Psychological aspects
Establish trust
Be nonjudgmental
Self awareness
Make appropriate referrals
Congenital Conditions of the penis
Epispadias: urethra located on the dorsal(top) side of the penis
Hypospadias: urethra located on ventral(bottom) side of the penis
Acquired conditions of the penis
Phimosis: constriction of foreskin (can’t be retracted) due to poor hygiene, edema, inflammation, chronic irritation
Paraqphimosis: edema of retracted foreskin, because of edema we can’t pull the foreskin back over the glans, due to catheter, prolonged retraction
Posthitis: inflammation of foreskin. Teach good hygiene, abx, circumcision if needed
Balanitis: inflammation of the glans penis. Teach good hygiene, abx, circumcision if needed
Cancer of the penis: rare, occurs mostly in uncircumcised men,due to poor hygiene, partial or total penectomy
Penile ulcerations: benign skin lesions, scabies, STDs with lesions, can all cause lesions to form on the penis. Any type of ulceration needs treatment
Priapism: uncontrolled long maintained erection. Occurs with no sexual desire. Urological emergency due to urinary retention. Treatment is Demerol, prostatic massage, or aspiration.

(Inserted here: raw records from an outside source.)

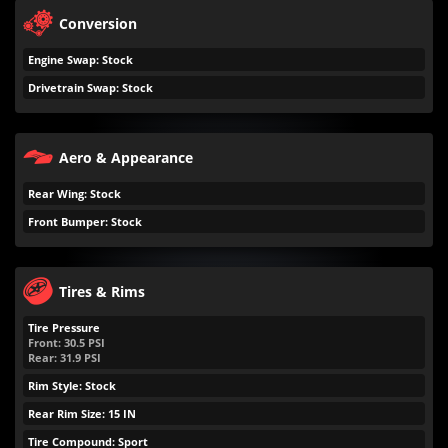
Conversion
Engine Swap: Stock
Drivetrain Swap: Stock
Aero & Appearance
Rear Wing: Stock
Front Bumper: Stock
Tires & Rims
Tire Pressure
Front:
30.5
PSI
Rear:
31.9
PSI
Rim Style: Stock
Rear Rim Size: 15 IN
Tire Compound: Sport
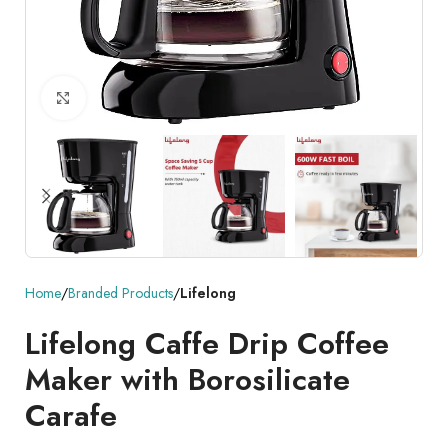
Click to enlarge
Home
Branded Products
Lifelong
Lifelong Caffe Drip Coffee
Maker with Borosilicate
Carafe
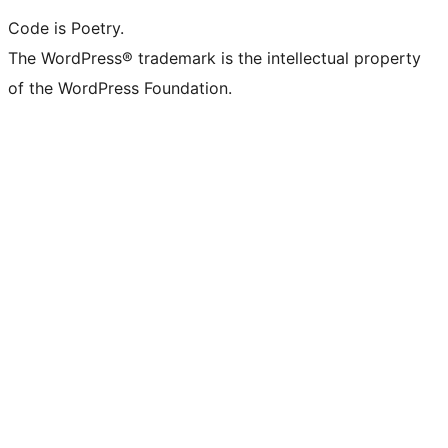
Code is Poetry.
The WordPress® trademark is the intellectual property
of the WordPress Foundation.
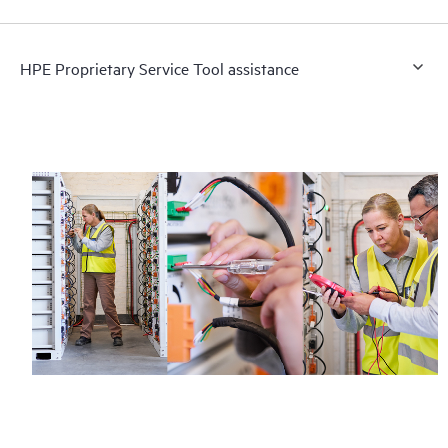
HPE Proprietary Service Tool assistance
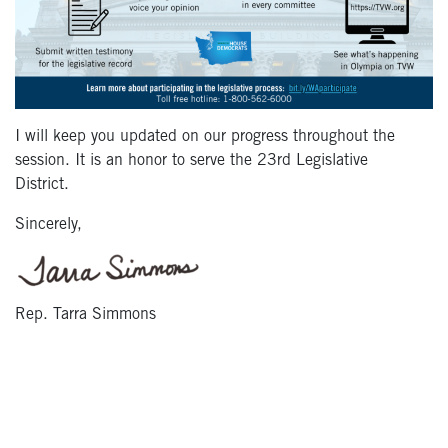
I will keep you updated on our progress throughout the
session. It is an honor to serve the 23
rd
Legislative
District.
Sincerely,
Rep. Tarra Simmons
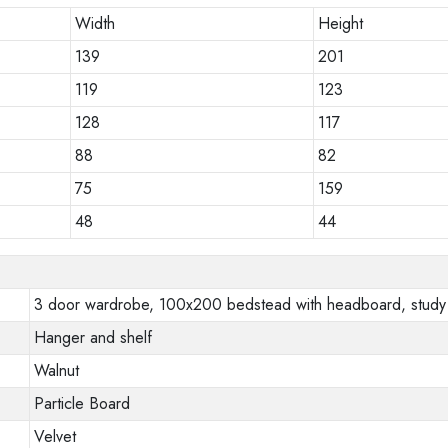
Width
Height
139
201
119
123
128
117
88
82
75
159
48
44
3 door wardrobe, 100x200 bedstead with headboard, study
Hanger and shelf
Walnut
Particle Board
Velvet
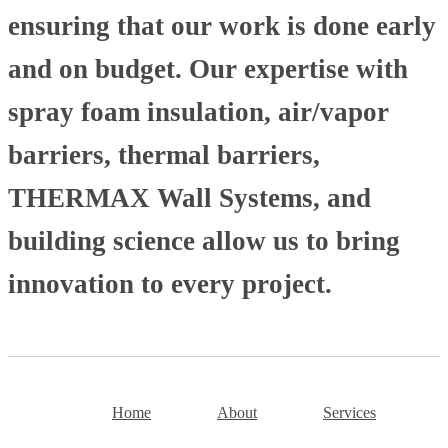
ensuring that our work is done early
and on budget. Our expertise with
spray foam insulation, air/vapor
barriers, thermal barriers,
THERMAX Wall Systems, and
building science allow us to bring
innovation to every project.
Home
About
Services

What is a common treatment modality for scrotal abnormalities?
Antibiotics, scrotal elevation, and scrotal support. Pain medications and ice
What are the signs and symptoms of testicular torsion?
Pain that radiates to groin Testicular tenderness Nausea/vomiting Edema Redness No cremasteric reflex
What age group is testicular cancer frequently found?
15-35 year olds
What important patient teaching should me addressed with testicular cancer?
Testicular self exam
What are the causes of erectile dysfunction?
Organic causes: gradual deterioration of function, decrease in firmness, decrease in frequency, htn, dm, antihypertensive meds, smoothing, etoh, prostatectomy, neurological reasons
Functional causes: psychological, stress, emotional, erections can still occur at night
How is erectile dysfunction treated?
Medications: PDE-5 inhibitors relax the smooth muscles in the corpus cavernosum and allow increased blood flow, once erection has occurred, the veins are compressed to maintain the erection
Vacuum constriction device: external device that you pump up, penis enlarges, ring is placed at the base of the penis. This can impair blood flow.
Penile injections/ suppositories: transurethral suppository increases blood flow to the penis, erection comes in 10 minutes, and lasts an hour. Injections are into the corpus cavernosum to increase blood flow.